John Connolly, senior technical advisor and principal at Anchor QEA, says his group used it to develop a modeling framework that they applied to Onondaga Lake in central New York, which was designated a Superfund site in 1994 as a result of industrial pollution.

“This paper greatly advanced our ability to model dissolved oxygen in lakes and rivers,” he says. “Prior to its publication, modeling relied on empirical approaches to represent sediment oxygen demand that were incapable of reasonably projecting system responses to control of nutrient and organic matter sources.”

Steven Chapra, professor and Louis Berger Chair of Civil and Environmental Engineering at Tufts University, describes the article as a “landmark environmental engineering and science paper that has withstood the test of time and significantly influenced the practice of environmental engineering and science.”

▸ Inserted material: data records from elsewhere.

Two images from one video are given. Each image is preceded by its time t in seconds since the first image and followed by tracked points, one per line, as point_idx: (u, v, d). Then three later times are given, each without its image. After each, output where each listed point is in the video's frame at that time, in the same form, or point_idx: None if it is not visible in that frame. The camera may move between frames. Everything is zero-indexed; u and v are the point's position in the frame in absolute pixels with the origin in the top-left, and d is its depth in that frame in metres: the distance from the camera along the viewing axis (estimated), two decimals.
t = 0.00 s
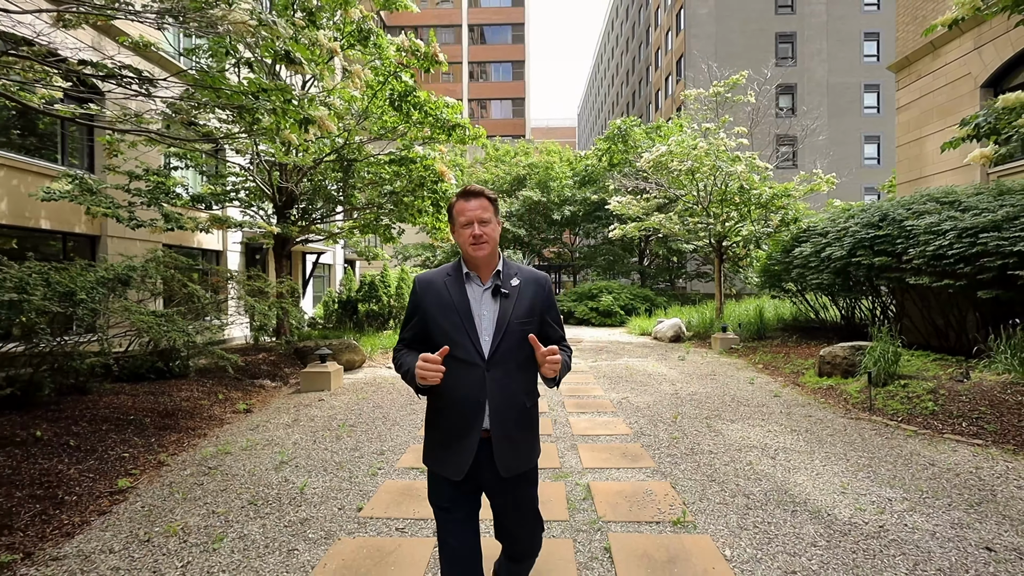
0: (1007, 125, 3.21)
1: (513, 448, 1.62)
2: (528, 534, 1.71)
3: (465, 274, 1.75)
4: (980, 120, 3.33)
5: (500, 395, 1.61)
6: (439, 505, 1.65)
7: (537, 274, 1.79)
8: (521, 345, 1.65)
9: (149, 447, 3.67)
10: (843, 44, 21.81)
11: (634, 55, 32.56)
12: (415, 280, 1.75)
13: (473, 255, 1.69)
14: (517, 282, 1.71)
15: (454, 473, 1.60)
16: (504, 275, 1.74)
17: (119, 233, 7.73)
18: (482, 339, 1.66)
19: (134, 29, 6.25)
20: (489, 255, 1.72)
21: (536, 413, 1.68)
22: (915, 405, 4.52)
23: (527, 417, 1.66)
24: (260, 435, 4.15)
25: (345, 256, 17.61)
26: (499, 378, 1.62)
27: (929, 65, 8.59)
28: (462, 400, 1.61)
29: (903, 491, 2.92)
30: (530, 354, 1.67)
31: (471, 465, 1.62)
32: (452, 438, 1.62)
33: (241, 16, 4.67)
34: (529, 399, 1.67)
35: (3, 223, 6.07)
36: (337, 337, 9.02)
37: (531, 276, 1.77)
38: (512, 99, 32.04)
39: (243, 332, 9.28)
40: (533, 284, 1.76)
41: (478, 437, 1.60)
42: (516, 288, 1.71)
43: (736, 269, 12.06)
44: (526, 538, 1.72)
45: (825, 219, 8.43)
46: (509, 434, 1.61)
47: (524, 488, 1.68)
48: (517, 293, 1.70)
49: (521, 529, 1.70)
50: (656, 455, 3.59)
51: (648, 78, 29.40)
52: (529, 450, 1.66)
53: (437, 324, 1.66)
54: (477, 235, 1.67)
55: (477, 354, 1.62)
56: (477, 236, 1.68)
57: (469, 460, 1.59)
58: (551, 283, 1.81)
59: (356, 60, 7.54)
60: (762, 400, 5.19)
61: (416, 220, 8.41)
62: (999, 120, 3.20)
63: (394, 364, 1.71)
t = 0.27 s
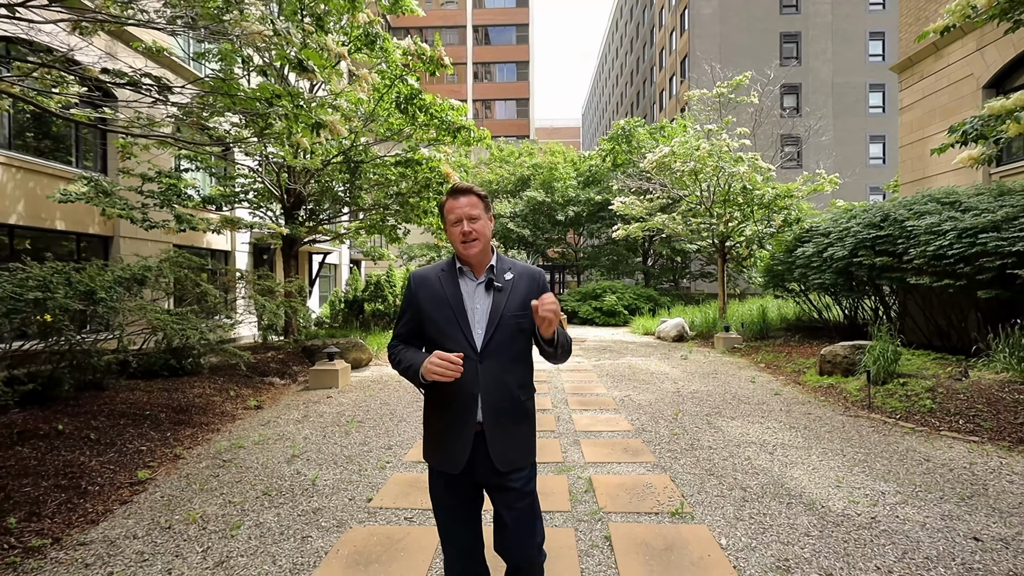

“This work is the type of accomplishment that would win a Nobel Prize if there was one in environmental engineering, and this award is like a ‘Hall of Fame’ of scientific papers,” says Chapra, who coordinated the nomination.

About the paper and the award

The paper was published in the Journal of Environmental Engineering, 116 (5) 1990.

The 2016 AEESP Awards Ceremony will be held at the AEESP Meet and Greet Reception at the 89th Water Environment Federation Technical Exhibition and Conference (WEFTEC 2016) in New Orleans on Monday, Sept. 26.